Au lendemain de la mise en examen de Patrick Bruel, le volet judiciaire de l'affaire connaît de nouveaux développements. L'avocate Corinne Herrmann, qui représente plusieurs plaignantes dont la journaliste et animatrice Flavie Flament, a annoncé que des plaintes complémentaires pour viol allaient être déposées dans les prochains jours. « On va déposer de nouvelles plaintes pour viol qui ne sont pas prescrites », a-t-elle déclaré, sans préciser le nombre exact de ces nouvelles procédures ni l'identité des personnes concernées.

L'avocate s'est également exprimée sur la mise en examen du chanteur, intervenue à l'issue de sa présentation devant un juge d'instruction. Elle a estimé que cette décision représentait « un pas immense » pour les victimes présumées. « C'est une étape judiciaire importante », a-t-elle ajouté, soulignant que la reconnaissance officielle des faits par la justice constituait un signal fort pour l'ensemble des personnes se disant victimes.

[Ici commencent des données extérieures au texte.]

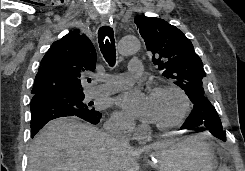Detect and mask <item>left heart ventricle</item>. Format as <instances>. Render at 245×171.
<instances>
[{
    "label": "left heart ventricle",
    "instance_id": "b2bd125f",
    "mask_svg": "<svg viewBox=\"0 0 245 171\" xmlns=\"http://www.w3.org/2000/svg\"><path fill=\"white\" fill-rule=\"evenodd\" d=\"M155 123H167L173 120L181 109L178 96L171 92L152 94Z\"/></svg>",
    "mask_w": 245,
    "mask_h": 171
}]
</instances>
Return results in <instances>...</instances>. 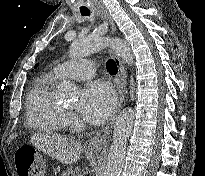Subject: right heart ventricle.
I'll return each mask as SVG.
<instances>
[{"label":"right heart ventricle","mask_w":205,"mask_h":176,"mask_svg":"<svg viewBox=\"0 0 205 176\" xmlns=\"http://www.w3.org/2000/svg\"><path fill=\"white\" fill-rule=\"evenodd\" d=\"M57 80L54 73L38 76L26 97L27 124L31 129L49 135H60L66 123V113L52 95Z\"/></svg>","instance_id":"obj_1"}]
</instances>
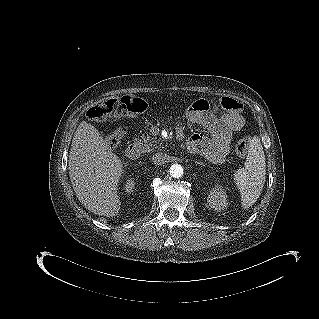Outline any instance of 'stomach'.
<instances>
[{
    "mask_svg": "<svg viewBox=\"0 0 319 319\" xmlns=\"http://www.w3.org/2000/svg\"><path fill=\"white\" fill-rule=\"evenodd\" d=\"M205 111L203 108H200V105L198 102H193L186 110V116L187 118L192 122H197L200 120L202 114Z\"/></svg>",
    "mask_w": 319,
    "mask_h": 319,
    "instance_id": "stomach-1",
    "label": "stomach"
}]
</instances>
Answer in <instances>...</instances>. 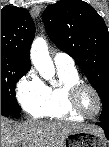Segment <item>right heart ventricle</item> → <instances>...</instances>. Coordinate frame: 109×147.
I'll return each mask as SVG.
<instances>
[{"label":"right heart ventricle","mask_w":109,"mask_h":147,"mask_svg":"<svg viewBox=\"0 0 109 147\" xmlns=\"http://www.w3.org/2000/svg\"><path fill=\"white\" fill-rule=\"evenodd\" d=\"M58 84L46 86L47 100L41 104L27 105L25 111L36 118H51L60 121L80 122L84 118L72 111L68 102L70 87L81 81L74 69L57 68Z\"/></svg>","instance_id":"1"}]
</instances>
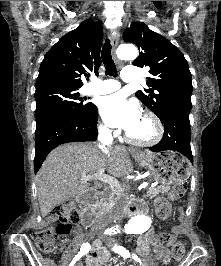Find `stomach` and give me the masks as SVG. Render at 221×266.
Here are the masks:
<instances>
[{
    "instance_id": "obj_1",
    "label": "stomach",
    "mask_w": 221,
    "mask_h": 266,
    "mask_svg": "<svg viewBox=\"0 0 221 266\" xmlns=\"http://www.w3.org/2000/svg\"><path fill=\"white\" fill-rule=\"evenodd\" d=\"M137 161L152 170L155 178L166 185L184 183L191 174L189 161L174 152L148 153L137 157Z\"/></svg>"
}]
</instances>
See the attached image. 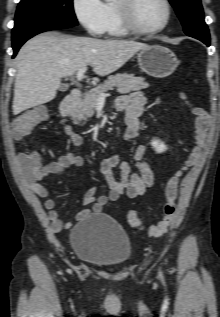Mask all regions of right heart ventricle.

Un contrôle judiciaire strict

Patrick Bruel a été mis en examen pour viol, tentative de viol, agression sexuelle et harcèlement sexuel. Conformément aux réquisitions du parquet qui demandait un placement en détention provisoire, le juge des libertés et de la détention a opté pour un contrôle judiciaire assorti de mesures contraignantes. Le chanteur a dû verser une caution de 500 000 euros et s'est vu interdire tout contact avec les plaignantes. Il doit également respecter une obligation de pointage régulier et ne peut se rendre dans les lieux fréquentés par les victimes présumées.

Une enquête qui s'élargit

Depuis le dépôt des premières plaintes, le nombre de femmes affirmant avoir été victimes de faits commis par l'artiste n'a cessé de croître. Treize victimes présumées sont désormais recensées dans le cadre de l'enquête. L'annonce de nouvelles plaintes pour viol, formulée par Me Herrmann, pourrait encore élargir le périmètre de l'instruction. L'avocate a précisé que ces plaintes portaient sur des faits qui ne sont pas atteints par la prescription, ce qui permettrait leur examen par la justice.

La position de la défense

Lors de son interrogatoire, Patrick Bruel a nié l'ensemble des accusations portées contre lui. Sa défense a dénoncé ce qu'elle qualifie de « déni systématique » de la part de l'accusation, estimant que les accusations reposent sur des témoignages imprécis ou anciens. Les avocats du chanteur ont également contesté la mesure de contrôle judiciaire, la jugeant disproportionnée au regard des éléments du dossier. Ils ont indiqué qu'ils pourraient faire appel de cette décision.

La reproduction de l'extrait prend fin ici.